Hi guys, there an easy way to set the background color of a DensityHistogram, without also setting the background color of the axes as well? Just setting Background sets it for everything
 
4
Q: How to fill only a plotting area with Background

eldoWith ListLinePlot [ {13, 6, 2, 2, 3}, AxesOrigin -> {1, 0},Background -> GrayLevel@0.95, GridLines -> None, ImageSize -> 300, ImageMargins -> 0, PlotLabel -> "XYZ", Filling -> Bottom, PlotMarkers -> Automatic, Frame -> True] I obtained: I would like to move the PlotLabel "XYZ" into th...

 
Ah great, I was thinking a rectangle but I wasn't sure how to make it automatically use the plot range
That answers that
 
That's actually a duplicate, might as well vote to close ..
 
I'm a bit surprised WRI hasn't hyped Mathematica in association to background work on that Interstellar movie.

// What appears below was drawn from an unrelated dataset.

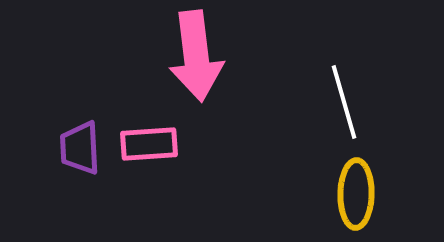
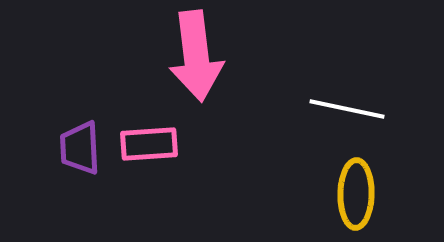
white line: moved 3 px right, 7 px down; rotated 62 degrees counterclockwise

Well, it might be that they'd need a contract to associate themselves with it... (don't ask me, I'm not into movie business.)
 
7:57 PM
@kirma They used Mma for the movie? How?
 
@Szabolcs See comments by Kip Thorne at
http://chat.stackexchange.com/transcript/message/18547033#18547033
 
I haven't seen the movie, nor have I read anything about it yet ...
 
Also, there was some video featuring the black hole work where I spotted diagram probably created with Mma (gravity isosurface or such).
It might be positive spoilers! (I don't really have too positive expectations about the plot, though.)
@Szabolcs They hype about relativistic visuals.
 
@Szabolcs, so finding the Inverse of a 200x200 matrix takes 3.8s, but a 400x400 one takes 52s... Is that about the best I can hope for?
 
@FdotFloss I don't know. It depends on your matrices. Inverse@RandomReal[1, {200, 200}] takes no perceptible time here. Have you compared yours to a random matrix? Have you tried to figure out how those matrices differ?
Are you sure your matrix contains only floating point numbers? Have you tried applying N to it to make sure?
 
8:10 PM
@Szabolcs, Yeah, that's a good point... Let me try that, sorry I misunderstood before, I think
 
8:28 PM
@Szabolcs, so my matrix is mostly zeros. It seems like applying N[] to it before taking the Inverse[] sped it up a ton, but for a few of them also gave me the error Inverse::luc: Result for Inverse of badly conditioned matrix ... may contain significant numerical errors. >>
 
 
1 hour later…
hhh
9:40 PM
I am trying to explain field pressure with following terms below. I used some predict/SARIMA for this kind of task earlier in R. Which tools are for this in Mathematica?

FPR ~ (production, injection, status, unknown_erosion) ~ ({FOPR, FWPR, FGPR, FVPR, FWP, GGPR}, {FWIR,FWIRH}, {GWCT, FOE},{unknown_erosion})
 
hhh
10:28 PM
1st. I need to import the large data file with long header and identifiers specified on many lines, moved question here.